Brano proposto:
╭──

Lo straniero (storie di scrittori senza patria) – di Paolo Zardi

Quando nel 1955, un oscuro editore francese, il cui catalogo si componeva sostanzialmente di letteratura al confine tra l’erotismo e la pornografia (generi che distano tra loro quanto la tensione e la suspense), pubblicò il romanzo di un autore che aveva vissuto i primi vent’anni a San Pietroburgo senza scrivere nulla, i secondi vent’anni in Germania pubblicando libri in russo per gli esuli come lui, e gli ultimi sedici negli Stati Uniti d’America, scegliendo di esprimersi esclusivamente in lingua inglese, quell’autore, Vladimir Vladimirovic Nabokov, una volta che quel romanzo, Lolita, divenne un successo editoriale senza precedenti, e tutta la critica letteraria mondiale si accorse improvvisamente di lui, disse con la consueta spavalderia: “Meritavo che succedesse molto prima”. Anni dopo, David Foster Wallace, nella lunga intervista poi proposta in Come diventare se stessi (un libro mal riuscito, capace di ridurre involontariamente, e brutalmente, il mito di DFW), disse che Nabokov, mentre lo diceva, dimostrava di avere un atteggiamento da signorotto feudale – qualcuno convinto di occupare il posto in cima a una montagna fortificata.

╰──

(Record grezzi)
╭──

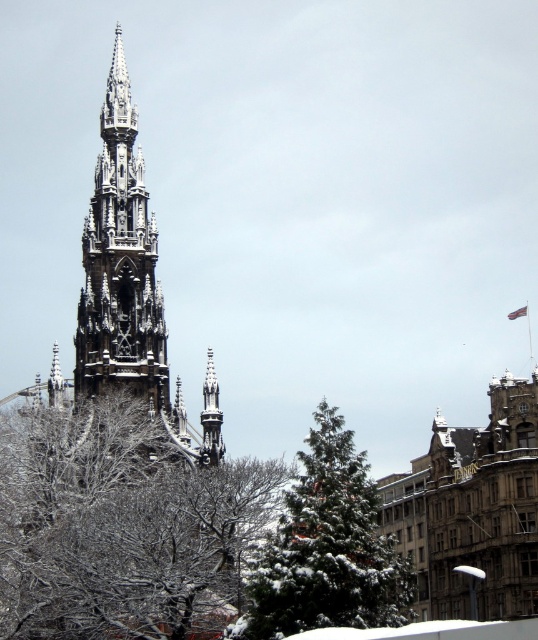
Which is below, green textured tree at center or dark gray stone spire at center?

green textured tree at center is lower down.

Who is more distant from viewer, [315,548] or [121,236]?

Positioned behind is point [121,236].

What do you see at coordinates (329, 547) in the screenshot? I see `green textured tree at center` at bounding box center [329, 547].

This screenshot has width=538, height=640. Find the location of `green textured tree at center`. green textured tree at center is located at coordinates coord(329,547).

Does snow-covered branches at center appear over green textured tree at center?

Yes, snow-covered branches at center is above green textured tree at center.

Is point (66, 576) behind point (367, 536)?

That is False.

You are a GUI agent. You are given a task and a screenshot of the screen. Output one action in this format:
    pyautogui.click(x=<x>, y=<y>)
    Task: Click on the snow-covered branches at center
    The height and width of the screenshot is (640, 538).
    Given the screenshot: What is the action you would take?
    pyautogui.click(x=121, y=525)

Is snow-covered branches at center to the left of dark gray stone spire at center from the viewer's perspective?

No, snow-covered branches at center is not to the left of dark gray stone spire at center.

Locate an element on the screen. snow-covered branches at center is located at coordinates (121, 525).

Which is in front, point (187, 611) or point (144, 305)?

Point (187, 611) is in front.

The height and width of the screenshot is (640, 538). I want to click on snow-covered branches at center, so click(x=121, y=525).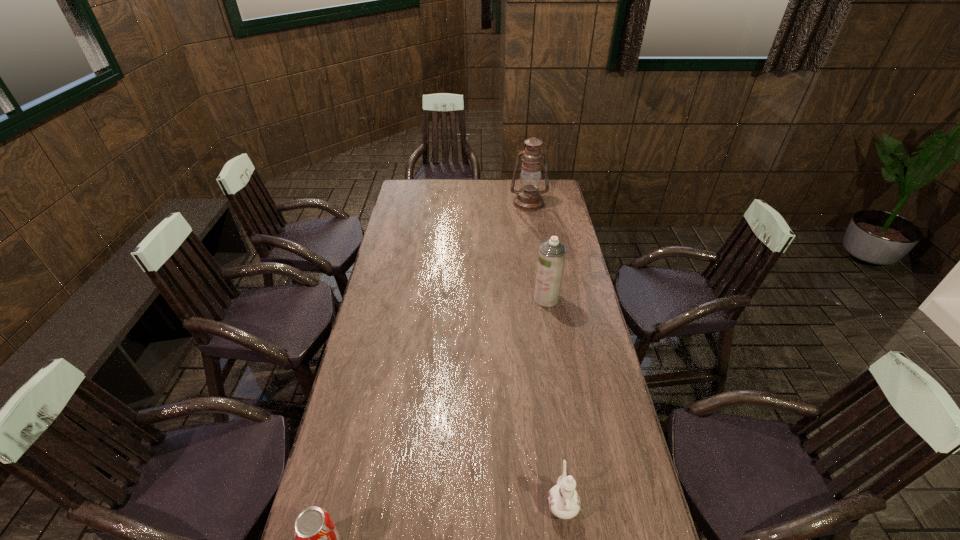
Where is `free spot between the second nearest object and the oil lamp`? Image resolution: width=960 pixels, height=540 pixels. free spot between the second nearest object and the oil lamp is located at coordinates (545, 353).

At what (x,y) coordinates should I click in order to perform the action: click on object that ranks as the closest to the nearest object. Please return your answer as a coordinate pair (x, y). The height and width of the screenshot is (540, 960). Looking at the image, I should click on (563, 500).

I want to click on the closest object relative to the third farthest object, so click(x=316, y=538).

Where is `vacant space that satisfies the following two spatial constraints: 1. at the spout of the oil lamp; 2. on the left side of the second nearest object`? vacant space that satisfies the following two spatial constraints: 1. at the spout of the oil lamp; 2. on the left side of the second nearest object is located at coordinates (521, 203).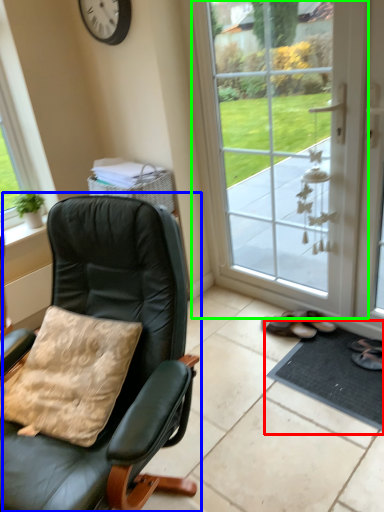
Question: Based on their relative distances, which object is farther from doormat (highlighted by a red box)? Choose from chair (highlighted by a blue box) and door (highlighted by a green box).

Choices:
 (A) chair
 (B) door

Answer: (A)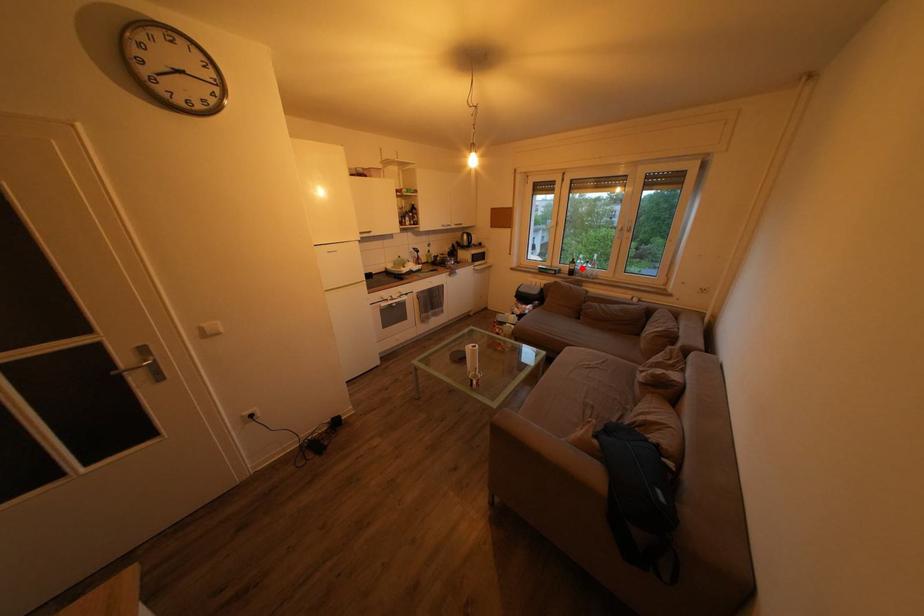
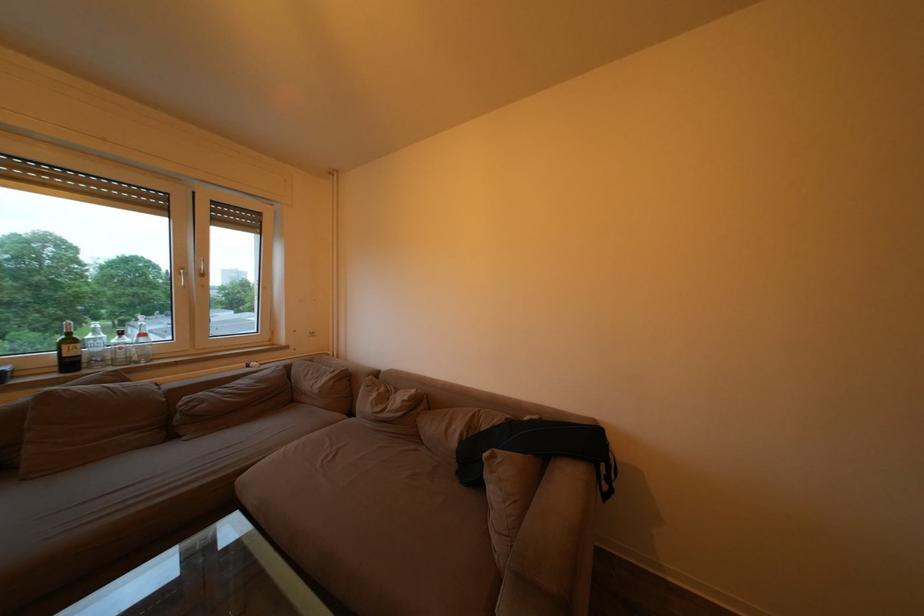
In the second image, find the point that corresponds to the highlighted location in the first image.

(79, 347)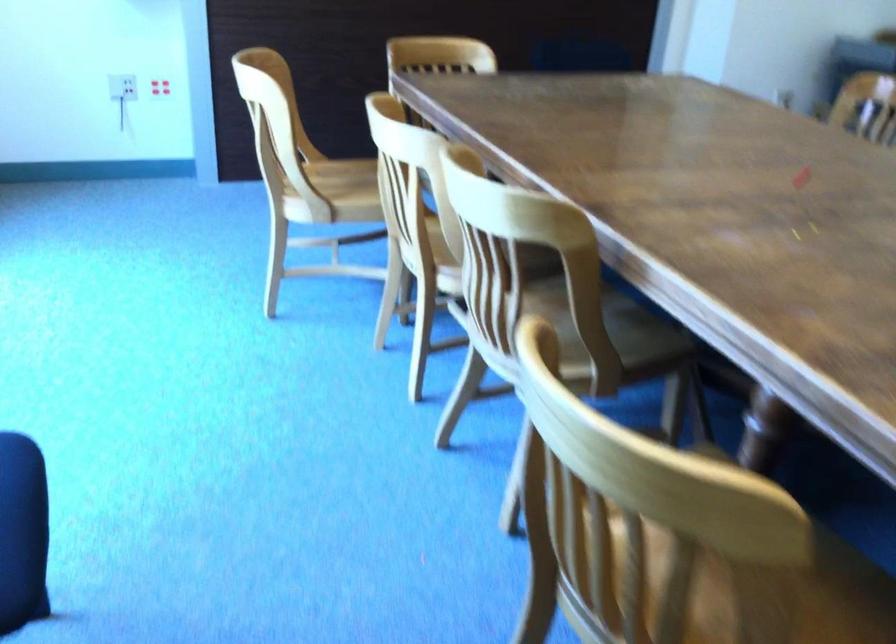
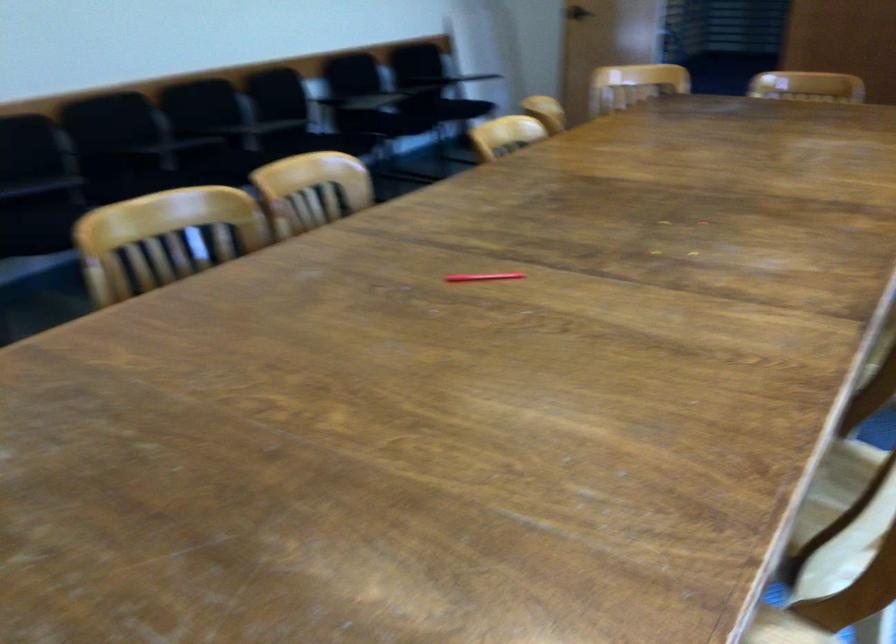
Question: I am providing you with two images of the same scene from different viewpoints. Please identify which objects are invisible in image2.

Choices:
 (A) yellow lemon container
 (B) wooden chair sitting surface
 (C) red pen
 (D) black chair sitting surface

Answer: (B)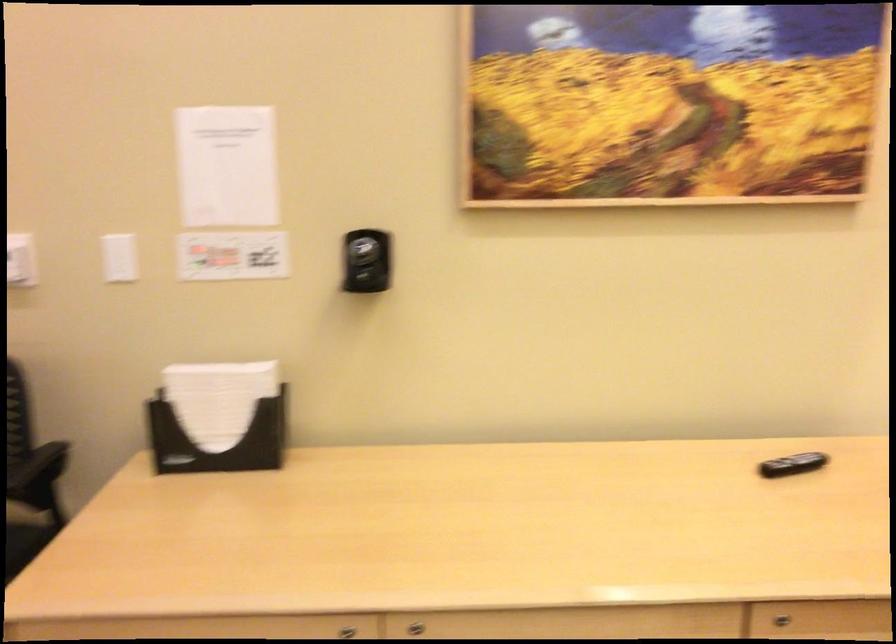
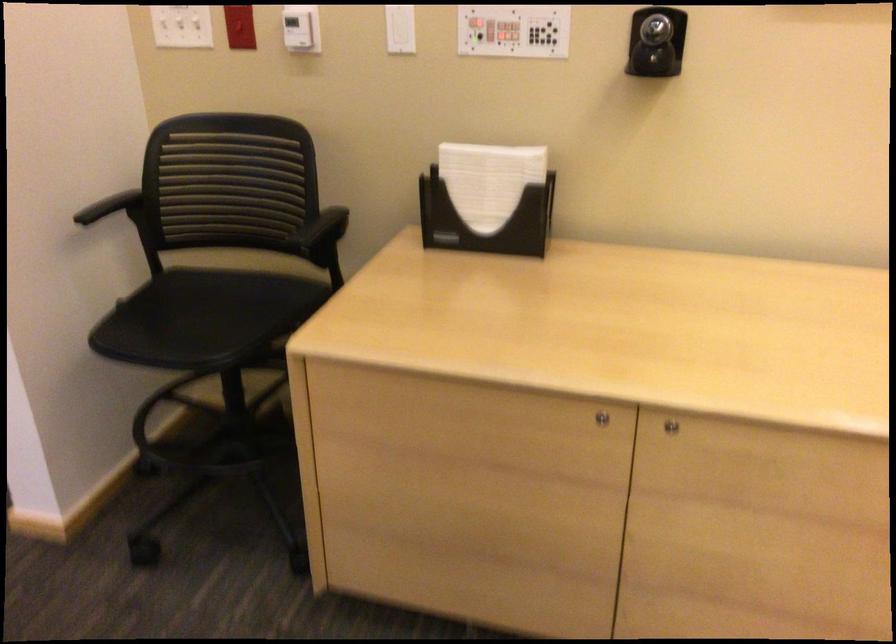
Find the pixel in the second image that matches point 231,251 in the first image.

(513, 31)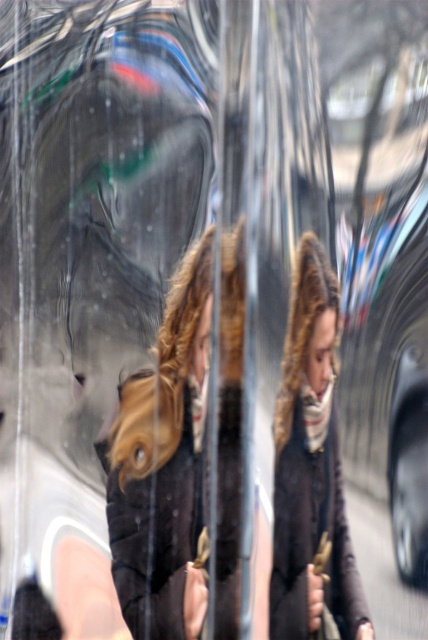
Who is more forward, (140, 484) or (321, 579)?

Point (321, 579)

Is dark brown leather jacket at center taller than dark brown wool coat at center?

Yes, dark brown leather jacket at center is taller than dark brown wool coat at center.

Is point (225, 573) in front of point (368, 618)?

╰──

Compiti assegnati:
1) Indichi se ciascuna delle affermazioni seguenti concorda con il brano su Nabokov, rispondendo sì o no e citando testualmente le parole del brano che decidono la risposta. (a) Nabokov trascorse i primi vent'anni a San Pietroburgo senza scrivere nulla. (b) Durante gli anni in Germania Nabokov pubblicava libri in lingua inglese. (c) Il brano giudica "Come diventare se stessi" un libro ben riuscito.
2) Riprenda il brano su Nabokov dal punto in cui si interrompe e lo prosegua con alcune frasi.

Risultati:
1)
(a) Sì: «aveva vissuto i primi vent’anni a San Pietroburgo senza scrivere nulla».
(b) No: «i secondi vent’anni in Germania pubblicando libri in russo per gli esuli come lui».
(c) No: «un libro mal riuscito».

2)
Nabokov, che da ragazzino apparteneva a una famiglia ricca, colta e illustre, e che poi era caduto in uno stato di semi-povertà a causa della rivoluzione russa, aveva una grandissima stima di sé – stima che solo in parte stemperava con l’autoironia, come quando diceva, ad esempio, che lui pensava come un genio, scriveva come un autore eminente ma parlava come un bambino di cinque anni. Quando insegnava letteratura in un’Università americana, tra metà degli anni quaranta e i primi anni cinquanta, e raccontava la grandezza dei suoi autori preferiti – Puskin, Gogol, Dickens, Cechov, Flaubert, Proust, Kafka – è probabile che ritenesse di far parte di quel piccolo gruppetto di giganti, distaccando di tante lunghezze tutti quei romanzieri che gli erano contemporanei e che avevano raggiungo la fama in meno dei cinquantacinque anni che erano serviti a lui. Per dare un’idea della considerazione che aveva di sé: in un’intervista gli chiesero se nei suoi romanzi il tempo avesse qualcosa di proustiano; lui rispose che l’aggettivo giusto era nabokoviano. Riteneva di avere inventato, in letteratura, qualcosa che sarebbe stato ricordato. Ma anche se la sua aspirazione a occupare un ruolo fondamentale nella storia del romanzo aveva basi solide, e buoni motivi per essere alimentata, Nabokov aveva un limite che nessuno dei suoi sfidanti aveva: era troppo nabokoviano.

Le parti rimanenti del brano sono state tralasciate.